══ STUDY MATERIAL

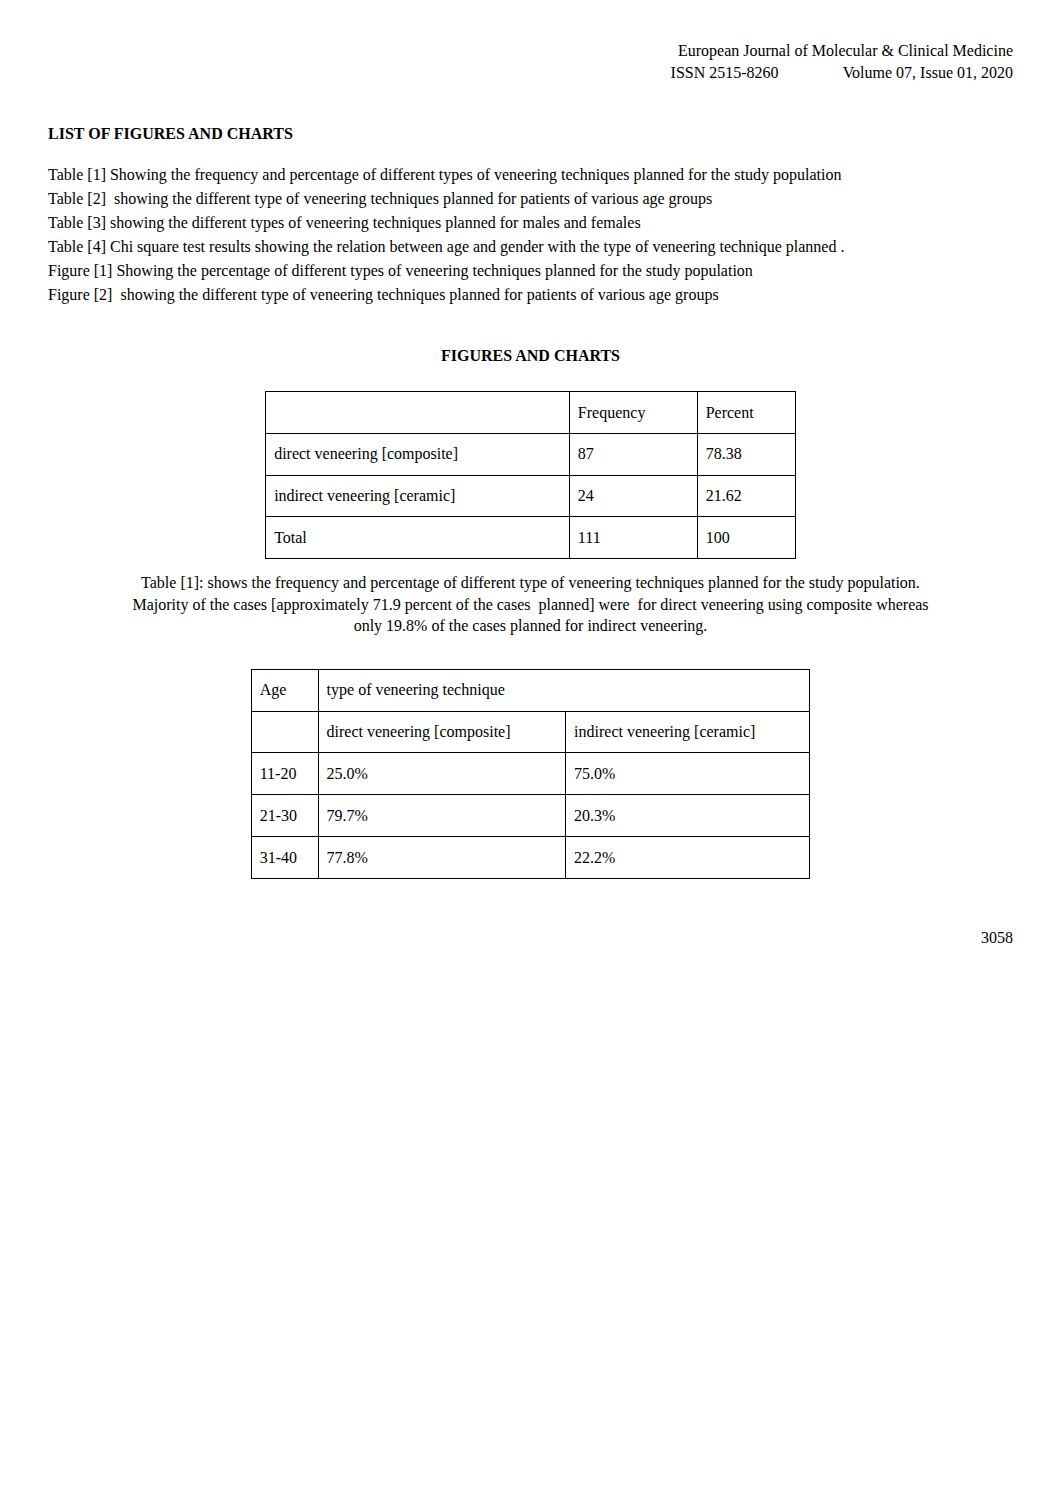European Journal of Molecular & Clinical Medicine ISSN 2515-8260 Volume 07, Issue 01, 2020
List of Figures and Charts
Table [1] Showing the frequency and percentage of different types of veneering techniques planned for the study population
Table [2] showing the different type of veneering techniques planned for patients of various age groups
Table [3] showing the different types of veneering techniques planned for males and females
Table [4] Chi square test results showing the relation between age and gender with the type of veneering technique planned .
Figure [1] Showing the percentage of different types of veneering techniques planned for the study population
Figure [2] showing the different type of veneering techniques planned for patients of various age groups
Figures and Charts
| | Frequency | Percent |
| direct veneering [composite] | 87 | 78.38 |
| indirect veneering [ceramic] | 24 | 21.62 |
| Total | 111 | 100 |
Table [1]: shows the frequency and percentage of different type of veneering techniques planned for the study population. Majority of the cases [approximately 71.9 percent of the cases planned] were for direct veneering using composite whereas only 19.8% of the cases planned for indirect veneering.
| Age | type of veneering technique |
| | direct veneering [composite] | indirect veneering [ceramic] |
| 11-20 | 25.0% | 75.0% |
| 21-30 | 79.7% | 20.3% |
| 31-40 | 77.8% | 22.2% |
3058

════

• YOUR TASK: I would like the data above transcribed exactly, with its pictures left out.

• ANSWER SPACE:
European Journal of Molecular & Clinical Medicine ISSN 2515-8260 Volume 07, Issue 01, 2020
List of Figures and Charts
Table [1] Showing the frequency and percentage of different types of veneering techniques planned for the study population
Table [2] showing the different type of veneering techniques planned for patients of various age groups
Table [3] showing the different types of veneering techniques planned for males and females
Table [4] Chi square test results showing the relation between age and gender with the type of veneering technique planned .
Figure [1] Showing the percentage of different types of veneering techniques planned for the study population
Figure [2] showing the different type of veneering techniques planned for patients of various age groups
Figures and Charts
| | Frequency | Percent |
| direct veneering [composite] | 87 | 78.38 |
| indirect veneering [ceramic] | 24 | 21.62 |
| Total | 111 | 100 |
Table [1]: shows the frequency and percentage of different type of veneering techniques planned for the study population. Majority of the cases [approximately 71.9 percent of the cases planned] were for direct veneering using composite whereas only 19.8% of the cases planned for indirect veneering.
| Age | type of veneering technique |
| | direct veneering [composite] | indirect veneering [ceramic] |
| 11-20 | 25.0% | 75.0% |
| 21-30 | 79.7% | 20.3% |
| 31-40 | 77.8% | 22.2% |
3058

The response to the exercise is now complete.